Task objective => Among these records, tally each line with the word "patient"; the answer is that number alone.
╔══
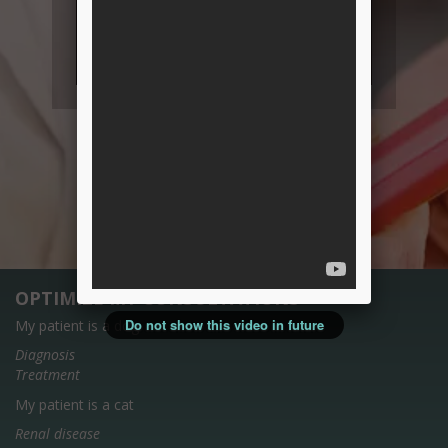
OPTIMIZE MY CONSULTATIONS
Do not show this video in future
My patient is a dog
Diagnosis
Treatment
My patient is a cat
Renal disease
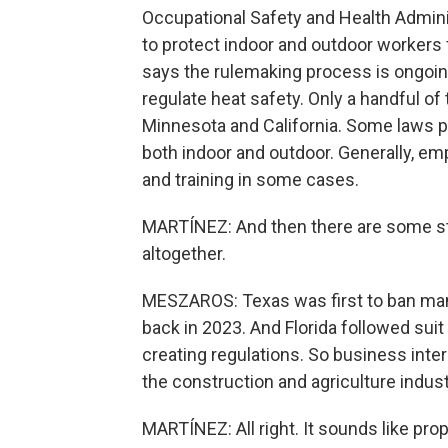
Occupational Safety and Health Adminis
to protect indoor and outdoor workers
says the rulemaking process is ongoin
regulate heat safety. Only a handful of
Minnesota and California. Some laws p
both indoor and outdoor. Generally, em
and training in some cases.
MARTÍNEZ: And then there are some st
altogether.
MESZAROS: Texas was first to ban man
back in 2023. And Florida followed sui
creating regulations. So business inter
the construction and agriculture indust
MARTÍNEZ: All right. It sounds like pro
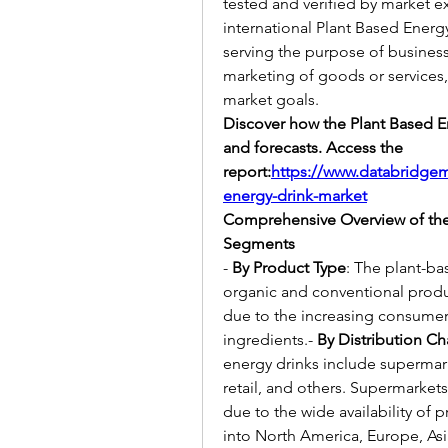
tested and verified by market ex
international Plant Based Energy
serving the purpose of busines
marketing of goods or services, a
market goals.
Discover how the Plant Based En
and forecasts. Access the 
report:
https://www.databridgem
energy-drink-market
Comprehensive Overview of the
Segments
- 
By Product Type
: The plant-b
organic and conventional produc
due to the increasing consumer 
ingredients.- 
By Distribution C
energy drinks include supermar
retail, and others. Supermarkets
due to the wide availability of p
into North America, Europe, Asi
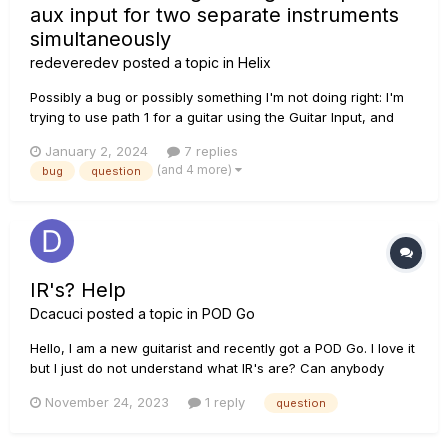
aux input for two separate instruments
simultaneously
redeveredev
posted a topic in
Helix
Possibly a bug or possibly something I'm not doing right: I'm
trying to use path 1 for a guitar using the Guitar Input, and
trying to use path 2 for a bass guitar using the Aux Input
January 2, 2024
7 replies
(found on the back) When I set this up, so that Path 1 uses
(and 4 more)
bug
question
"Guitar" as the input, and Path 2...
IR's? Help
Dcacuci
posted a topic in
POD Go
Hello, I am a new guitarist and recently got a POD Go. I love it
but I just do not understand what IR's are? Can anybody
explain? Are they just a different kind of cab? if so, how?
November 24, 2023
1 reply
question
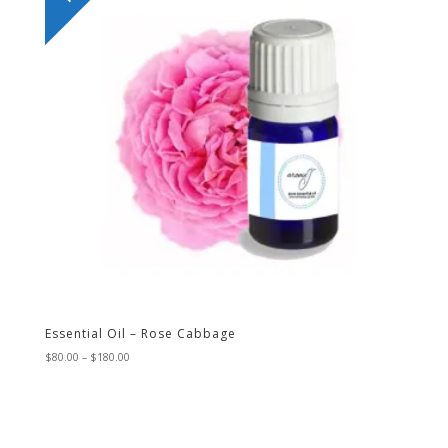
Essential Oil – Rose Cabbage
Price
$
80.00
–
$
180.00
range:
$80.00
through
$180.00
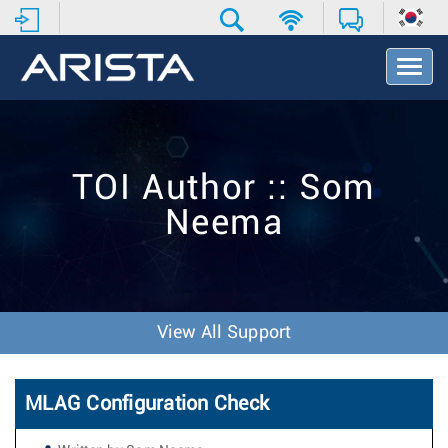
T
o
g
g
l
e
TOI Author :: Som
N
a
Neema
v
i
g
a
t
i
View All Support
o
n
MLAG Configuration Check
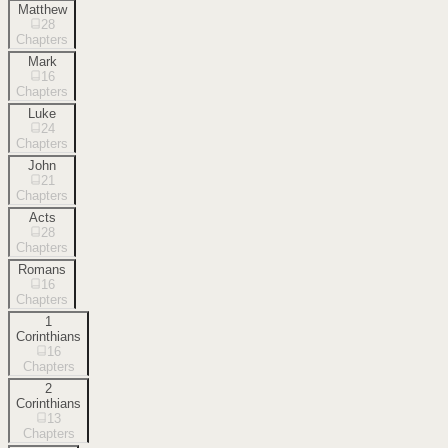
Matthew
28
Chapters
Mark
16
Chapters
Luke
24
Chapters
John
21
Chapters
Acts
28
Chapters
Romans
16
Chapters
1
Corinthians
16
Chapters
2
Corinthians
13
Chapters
╚══
╔══
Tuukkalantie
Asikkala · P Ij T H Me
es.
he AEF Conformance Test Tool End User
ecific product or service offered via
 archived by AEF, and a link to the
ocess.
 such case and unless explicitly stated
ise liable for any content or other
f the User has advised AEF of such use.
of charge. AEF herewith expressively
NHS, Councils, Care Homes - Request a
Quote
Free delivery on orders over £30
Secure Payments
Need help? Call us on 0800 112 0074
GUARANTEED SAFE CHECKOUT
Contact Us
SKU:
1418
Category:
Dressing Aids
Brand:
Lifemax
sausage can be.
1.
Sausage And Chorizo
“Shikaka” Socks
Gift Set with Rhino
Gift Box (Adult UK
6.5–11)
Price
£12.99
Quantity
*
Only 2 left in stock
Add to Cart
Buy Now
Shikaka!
╚══
Response to the exercise => 2